Not having heard it yet, the title implies a very personal meaning. How do you feel about putting yourself into your music? Do you want to represent your own emotions and worldview and such, or let the music take on a character independent of yourself?

It’s not something I actively set out to do, I also don’t set out NOT to do it. It seems crazy to think “nothing of me is in this piece of art,” because one that’s bullshit, no matter how hard you try something about your circumstances and life went into the creation of that thing at that time, and two, I’m not sure the artist should consider that desirable. In any case, it’s pretty hopeless for me. Pieces I obsessed with at the time find their way into my music, as do my life situations and world views, and personality. I don’t fight it, isn’t that one of the things that makes art interesting? That said, music is abstract and it’s not like I set out to write an autobiography. I just want to write music that I find moving and meaningful, and sometimes that becomes more personal and sometimes less so.

With the previous questions in mind, do you prefer to explain and discuss your work with audiences, or let your music speak for itself? I ask because of the minimal (and quite eye-catching) program notes that What’s Next? used at their last concert, and because it seems like there are artistic and experiential implications when you discuss a work before listeners hear it.

Shrug. I’m a little indifferent. I get annoyed when an explanation becomes longer than the piece. But sometimes it’s nice to give the novice listener something to grab onto. Listening to music- really listening- is a learned art and you can’t expect to just throw people into classical music concerts and really understand everything.
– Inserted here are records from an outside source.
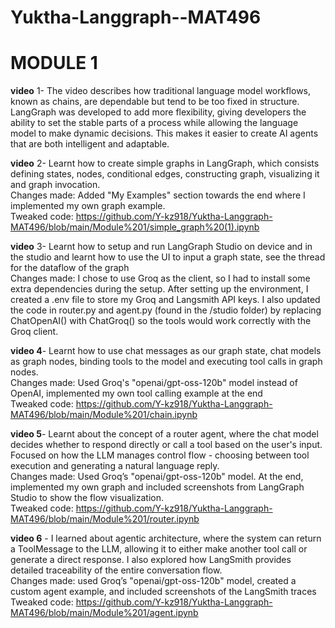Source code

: # Yuktha-Langgraph--MAT496  
# MODULE 1  

**video** 1- The video describes how traditional language model workflows, known as chains, are dependable but tend to be too fixed in structure. LangGraph was developed to add more flexibility, giving developers the ability to set the stable parts of a process while allowing the language model to make dynamic decisions. This makes it easier to create AI agents that are both intelligent and adaptable.  

**video** 2- Learnt how to create simple graphs in LangGraph, which consists defining states, nodes, conditional edges, constructing graph, visualizing it and graph invocation.  
Changes made: Added "My Examples" section towards the end where I implemented my own graph example.  
Tweaked code: https://github.com/Y-kz918/Yuktha-Langgraph-MAT496/blob/main/Module%201/simple_graph%20(1).ipynb  

**video** 3- Learnt how to setup and run LangGraph Studio on device and in the studio and learnt how to use the UI to input a graph state, see the thread for the dataflow of the graph  
Changes made: I chose to use Groq as the client, so I had to install some extra dependencies during the setup. After setting up the environment, I created a .env file to store my Groq and Langsmith API keys. I also updated the code in router.py and agent.py (found in the /studio folder) by replacing ChatOpenAI() with ChatGroq() so the tools would work correctly with the Groq client.  

**video 4**- Learnt how to use chat messages as our graph state, chat models as graph nodes, binding tools to the model and executing tool calls in graph nodes.  
Changes made: Used Groq's "openai/gpt-oss-120b" model instead of OpenAI, implemented my own tool calling example at the end  
Tweaked code: https://github.com/Y-kz918/Yuktha-Langgraph-MAT496/blob/main/Module%201/chain.ipynb

**video 5**- Learnt about the concept of a router agent, where the chat model decides whether to respond directly or call a tool based on the user's input. Focused on how the LLM manages control flow - choosing between tool execution and generating a natural language reply.  
Changes made: Used Groq’s "openai/gpt-oss-120b" model. At the end, implemented my own graph and included screenshots from LangGraph Studio to show the flow visualization.  
Tweaked code: https://github.com/Y-kz918/Yuktha-Langgraph-MAT496/blob/main/Module%201/router.ipynb  

**video 6** - I learned about agentic architecture, where the system can return a ToolMessage to the LLM, allowing it to either make another tool call or generate a direct response. I also explored how LangSmith provides detailed traceability of the entire conversation flow.  
Changes made: used Groq’s "openai/gpt-oss-120b" model, created a custom agent example, and included screenshots of the LangSmith traces    
Tweaked code: https://github.com/Y-kz918/Yuktha-Langgraph-MAT496/blob/main/Module%201/agent.ipynb  
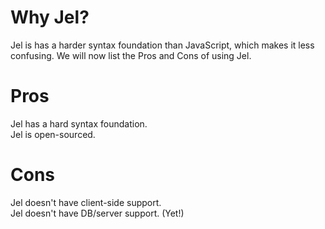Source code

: # Why Jel?
Jel is has a harder syntax foundation than JavaScript, which makes it less confusing. We will now list the Pros and Cons of using Jel.

# Pros
Jel has a hard syntax foundation.  
Jel is open-sourced.

# Cons
Jel doesn't have client-side support.  
Jel doesn't have DB/server support. (Yet!)
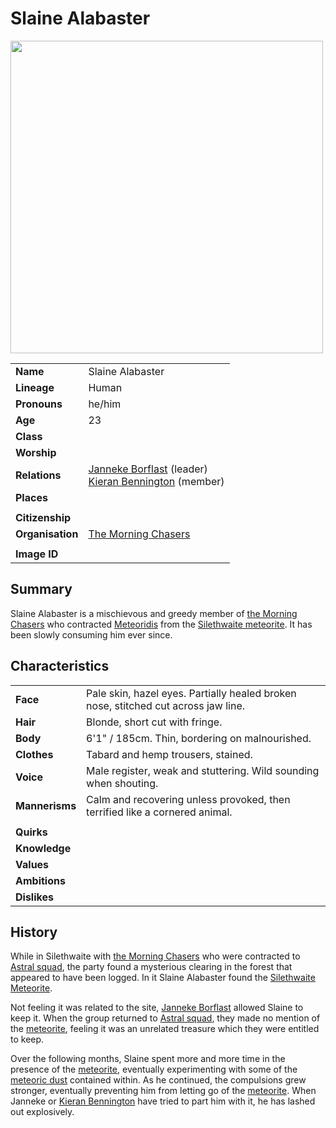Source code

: # Slaine Alabaster

<img src="https://raw.githubusercontent.com/jesskelsall/astarus-images/main/characters/portraits/imageid.png" height="500" />

|||
| --- | --- |
| **Name** | Slaine Alabaster | character.3
| **Lineage** | Human |
| **Pronouns** | he/him |
| **Age** | 23 |
| **Class** | |
| **Worship** | |
| **Relations** | [Janneke Borflast](janneke-borflast.md) (leader)<br>[Kieran Bennington](kieran-bennington.md) (member) |
| **Places** | |
|||
| **Citizenship** | |
| **Organisation** | [The Morning Chasers](../organisations/the-morning-chasers.md) |
|||
| **Image ID** | |

## Summary

Slaine Alabaster is a mischievous and greedy member of [the Morning Chasers](../organisations/the-morning-chasers.md) who contracted [Meteoridis](../mechanics/roleplay/meteoridis.md) from the [Silethwaite meteorite](../items/meteoric/meteorites/silethwaite-meteorite.md). It has been slowly consuming him ever since.

## Characteristics

| | |
| --- | --- |
| **Face** | Pale skin, hazel eyes. Partially healed broken nose, stitched cut across jaw line. | characteristics.2
| **Hair** | Blonde, short cut with fringe. |
| **Body** | 6'1" / 185cm. Thin, bordering on malnourished. |
| **Clothes** | Tabard and hemp trousers, stained. |
| **Voice** | Male register, weak and stuttering. Wild sounding when shouting. |
| **Mannerisms** | Calm and recovering unless provoked, then terrified like a cornered animal. |
| | |
| **Quirks** | |
| **Knowledge** | |
| **Values** | |
| **Ambitions** | |
| **Dislikes** | |

## History

While in Silethwaite with [the Morning Chasers](../organisations/the-morning-chasers.md) who were contracted to [Astral squad](../organisations/government/astorrel/squads/astral-squad.md), the party found a mysterious clearing in the forest that appeared to have been logged. In it Slaine Alabaster found the [Silethwaite Meteorite](../items/meteoric/meteorites/silethwaite-meteorite.md).

Not feeling it was related to the site, [Janneke Borflast](janneke-borflast.md) allowed Slaine to keep it. When the group returned to [Astral squad](../organisations/government/astorrel/squads/astral-squad.md), they made no mention of the [meteorite](../items/meteoric/meteorite.md), feeling it was an unrelated treasure which they were entitled to keep.

Over the following months, Slaine spent more and more time in the presence of the [meteorite](../items/meteoric/meteorite.md), eventually experimenting with some of the [meteoric dust](../items/meteoric/meteoric-dust.md) contained within. As he continued, the compulsions grew stronger, eventually preventing him from letting go of the [meteorite](../items/meteoric/meteorite.md). When Janneke or [Kieran Bennington](kieran-bennington.md) have tried to part him with it, he has lashed out explosively.
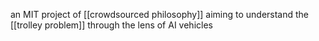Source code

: an MIT project of [[crowdsourced philosophy]] aiming to understand the [[trolley problem]] through the lens of AI vehicles
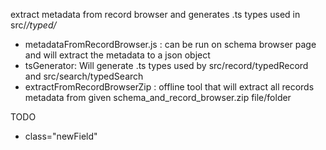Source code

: extract metadata from record browser and generates .ts types used in src/*/typed/*

 * metadataFromRecordBrowser.js : can be run on schema browser page and will extract the metadata to a json object
 * tsGenerator: Will generate .ts types used by src/record/typedRecord and src/search/typedSearch
 * extractFromRecordBrowserZip : offline tool that will extract all records metadata from given schema_and_record_browser.zip file/folder

TODO

 * class="newField"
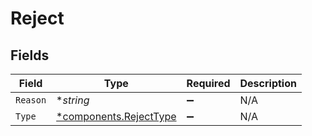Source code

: # Reject


## Fields

| Field                                                           | Type                                                            | Required                                                        | Description                                                     |
| --------------------------------------------------------------- | --------------------------------------------------------------- | --------------------------------------------------------------- | --------------------------------------------------------------- |
| `Reason`                                                        | **string*                                                       | :heavy_minus_sign:                                              | N/A                                                             |
| `Type`                                                          | [*components.RejectType](../../models/components/rejecttype.md) | :heavy_minus_sign:                                              | N/A                                                             |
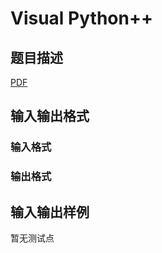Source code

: # Visual Python++

## 题目描述

[problemUrl]: https://uva.onlinejudge.org/index.php?option=com_onlinejudge&Itemid=8&category=859&page=show_problem&problem=5117

[PDF](https://uva.onlinejudge.org/external/17/p1760.pdf)

## 输入输出格式

### 输入格式

### 输出格式

## 输入输出样例

暂无测试点


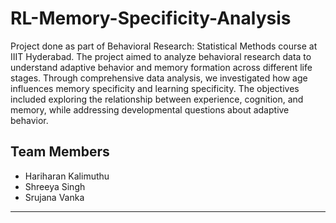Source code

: # RL-Memory-Specificity-Analysis
Project done as part of Behavioral Research: Statistical Methods course at IIIT Hyderabad. The project aimed to analyze behavioral research data to understand adaptive behavior and memory formation across different life stages. Through comprehensive data analysis, we investigated how age influences memory specificity and learning specificity. The objectives included exploring the relationship between experience, cognition, and memory, while addressing developmental questions about adaptive behavior.

## Team Members
- Hariharan Kalimuthu
- Shreeya Singh
- Srujana Vanka
  
--- 
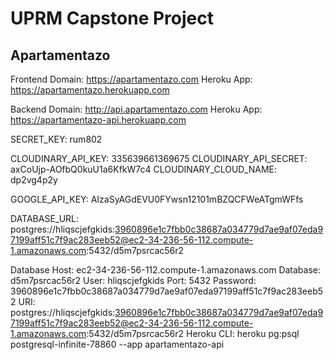 # UPRM Capstone Project
## Apartamentazo

Frontend
Domain: https://apartamentazo.com
Heroku App: https://apartamentazo.herokuapp.com 

Backend
Domain: http://api.apartamentazo.com 
Heroku App: https://apartamentazo-api.herokuapp.com 

SECRET_KEY: rum802

CLOUDINARY_API_KEY: 335639661369675
CLOUDINARY_API_SECRET: axCoUjp-AOfbQ0kuU1a6KfkW7c4
CLOUDINARY_CLOUD_NAME: dp2vg4p2y

GOOGLE_API_KEY: AIzaSyAGdEVU0FYwsn12101mBZQCFWeATgmWFfs

DATABASE_URL: postgres://hliqscjefgkids:3960896e1c7fbb0c38687a034779d7ae9af07eda97199aff51c7f9ac283eeb52@ec2-34-236-56-112.compute-1.amazonaws.com:5432/d5m7psrcac56r2

Database
Host: ec2-34-236-56-112.compute-1.amazonaws.com
Database: d5m7psrcac56r2
User: hliqscjefgkids
Port: 5432
Password: 3960896e1c7fbb0c38687a034779d7ae9af07eda97199aff51c7f9ac283eeb52
URI: postgres://hliqscjefgkids:3960896e1c7fbb0c38687a034779d7ae9af07eda97199aff51c7f9ac283eeb52@ec2-34-236-56-112.compute-1.amazonaws.com:5432/d5m7psrcac56r2
Heroku CLI: heroku pg:psql postgresql-infinite-78860 --app apartamentazo-api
I hope that my music speaks for itself. I think sometimes you can get more from a piece if you know just a little more about it before you hear it. Or maybe even better after you hear it. I don’t think there will be any explanation for my piece in the program though.

Since you’re both composer and performer, and a very virtuosic and capable one at that, I’d like to know your feelings on the performer-composer relationship, and the role of individual virtuosity these days.

I’ll let you know how it goes when others have attempted my marimba solo. I can and do proselytize about the need for composers to write music that is no more difficult than it absolutely needs to be, but I’m not sure if I listen to my own advice.

What else is on the horizon for you?

I’m writing a string quartet (with trumpet) about Los Angeles. It’s called The Angels. Get it? My new percussion quartet will be premiered by the Los Angeles Percussion Quartet in the spring. And What’s Next? is a lot of work.

As always, since we are in fact promoting LA as place for people to come for music and beyond, what is your favorite:

1. Neighborhood

I’m a Los Angeles Cosmopolitan, not a Balkan.

2. Place to hear music

Hmm. Wherever it’s good? I guess I’m seen most at Disney concert hall, and the Blue Whale in Little Tokyo.

3. Restaurant

Well, I’ll give a plug to Malibu Seafood, in Malibu obviously.

4. Bar/hang out

I liked Wurstkuche before it was cool. My new favorite is BeerBelly, little Tokyo. Apparently they have lucky charms pancakes. I haven’t had those.

5. Store

I’ve never considered having a favorite store.

6. Thing to do/see

Concerts. And climbing mountains. That basically sums it up.